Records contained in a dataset
*** Begin section ***
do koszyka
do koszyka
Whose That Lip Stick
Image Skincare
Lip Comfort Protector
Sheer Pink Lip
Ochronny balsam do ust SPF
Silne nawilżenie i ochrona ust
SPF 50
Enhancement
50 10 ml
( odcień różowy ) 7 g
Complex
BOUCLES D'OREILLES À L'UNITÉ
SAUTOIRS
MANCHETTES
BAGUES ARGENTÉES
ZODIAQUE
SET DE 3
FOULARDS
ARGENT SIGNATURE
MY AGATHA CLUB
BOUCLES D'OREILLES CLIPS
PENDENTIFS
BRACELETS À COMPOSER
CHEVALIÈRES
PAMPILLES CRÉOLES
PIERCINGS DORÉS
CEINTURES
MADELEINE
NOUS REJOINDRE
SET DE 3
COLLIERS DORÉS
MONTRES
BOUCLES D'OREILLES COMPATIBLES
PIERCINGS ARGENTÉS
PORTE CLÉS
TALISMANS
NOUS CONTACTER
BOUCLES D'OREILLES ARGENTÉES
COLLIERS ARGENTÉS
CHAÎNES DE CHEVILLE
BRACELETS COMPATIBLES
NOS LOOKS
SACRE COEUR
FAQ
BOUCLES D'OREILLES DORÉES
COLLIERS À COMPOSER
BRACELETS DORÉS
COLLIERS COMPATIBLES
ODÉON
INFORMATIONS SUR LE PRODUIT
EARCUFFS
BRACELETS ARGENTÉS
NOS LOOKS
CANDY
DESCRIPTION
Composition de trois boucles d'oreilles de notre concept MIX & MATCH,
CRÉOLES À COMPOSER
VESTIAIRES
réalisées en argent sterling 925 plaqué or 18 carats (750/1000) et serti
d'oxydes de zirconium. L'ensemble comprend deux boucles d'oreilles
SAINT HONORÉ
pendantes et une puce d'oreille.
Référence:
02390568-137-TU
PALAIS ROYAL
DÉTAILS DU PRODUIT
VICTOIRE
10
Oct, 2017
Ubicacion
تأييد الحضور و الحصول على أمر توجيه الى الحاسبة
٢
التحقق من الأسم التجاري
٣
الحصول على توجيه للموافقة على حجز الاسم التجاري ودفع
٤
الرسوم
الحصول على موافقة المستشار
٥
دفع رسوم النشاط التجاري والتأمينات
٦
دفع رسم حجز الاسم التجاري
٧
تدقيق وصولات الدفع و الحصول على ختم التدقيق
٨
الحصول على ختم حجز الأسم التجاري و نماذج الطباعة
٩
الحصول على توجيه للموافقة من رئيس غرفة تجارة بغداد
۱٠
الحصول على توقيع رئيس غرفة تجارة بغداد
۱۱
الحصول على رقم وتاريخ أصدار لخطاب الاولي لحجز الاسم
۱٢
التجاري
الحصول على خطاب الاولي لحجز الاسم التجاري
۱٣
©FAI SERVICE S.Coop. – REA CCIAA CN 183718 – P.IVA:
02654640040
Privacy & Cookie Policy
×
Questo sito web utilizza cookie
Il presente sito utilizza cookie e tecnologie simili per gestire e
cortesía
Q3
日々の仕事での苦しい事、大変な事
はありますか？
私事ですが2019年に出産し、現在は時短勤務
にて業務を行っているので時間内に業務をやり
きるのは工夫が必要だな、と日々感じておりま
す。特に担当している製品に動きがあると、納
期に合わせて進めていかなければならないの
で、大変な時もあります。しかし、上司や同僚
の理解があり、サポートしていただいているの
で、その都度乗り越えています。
*** End section ***
:: Work instructions ::
Output, exactly and with nothing else, the lines from the line containing "BRACELETS COMPATIBLES" to the end of the entries.

:: Task result ::
BRACELETS COMPATIBLES
NOS LOOKS
SACRE COEUR
FAQ
BOUCLES D'OREILLES DORÉES
COLLIERS À COMPOSER
BRACELETS DORÉS
COLLIERS COMPATIBLES
ODÉON
INFORMATIONS SUR LE PRODUIT
EARCUFFS
BRACELETS ARGENTÉS
NOS LOOKS
CANDY
DESCRIPTION
Composition de trois boucles d'oreilles de notre concept MIX & MATCH,
CRÉOLES À COMPOSER
VESTIAIRES
réalisées en argent sterling 925 plaqué or 18 carats (750/1000) et serti
d'oxydes de zirconium. L'ensemble comprend deux boucles d'oreilles
SAINT HONORÉ
pendantes et une puce d'oreille.
Référence:
02390568-137-TU
PALAIS ROYAL
DÉTAILS DU PRODUIT
VICTOIRE
10
Oct, 2017
Ubicacion
تأييد الحضور و الحصول على أمر توجيه الى الحاسبة
٢
التحقق من الأسم التجاري
٣
الحصول على توجيه للموافقة على حجز الاسم التجاري ودفع
٤
الرسوم
الحصول على موافقة المستشار
٥
دفع رسوم النشاط التجاري والتأمينات
٦
دفع رسم حجز الاسم التجاري
٧
تدقيق وصولات الدفع و الحصول على ختم التدقيق
٨
الحصول على ختم حجز الأسم التجاري و نماذج الطباعة
٩
الحصول على توجيه للموافقة من رئيس غرفة تجارة بغداد
۱٠
الحصول على توقيع رئيس غرفة تجارة بغداد
۱۱
الحصول على رقم وتاريخ أصدار لخطاب الاولي لحجز الاسم
۱٢
التجاري
الحصول على خطاب الاولي لحجز الاسم التجاري
۱٣
©FAI SERVICE S.Coop. – REA CCIAA CN 183718 – P.IVA:
02654640040
Privacy & Cookie Policy
×
Questo sito web utilizza cookie
Il presente sito utilizza cookie e tecnologie simili per gestire e
cortesía
Q3
日々の仕事での苦しい事、大変な事
はありますか？
私事ですが2019年に出産し、現在は時短勤務
にて業務を行っているので時間内に業務をやり
きるのは工夫が必要だな、と日々感じておりま
す。特に担当している製品に動きがあると、納
期に合わせて進めていかなければならないの
で、大変な時もあります。しかし、上司や同僚
の理解があり、サポートしていただいているの
で、その都度乗り越えています。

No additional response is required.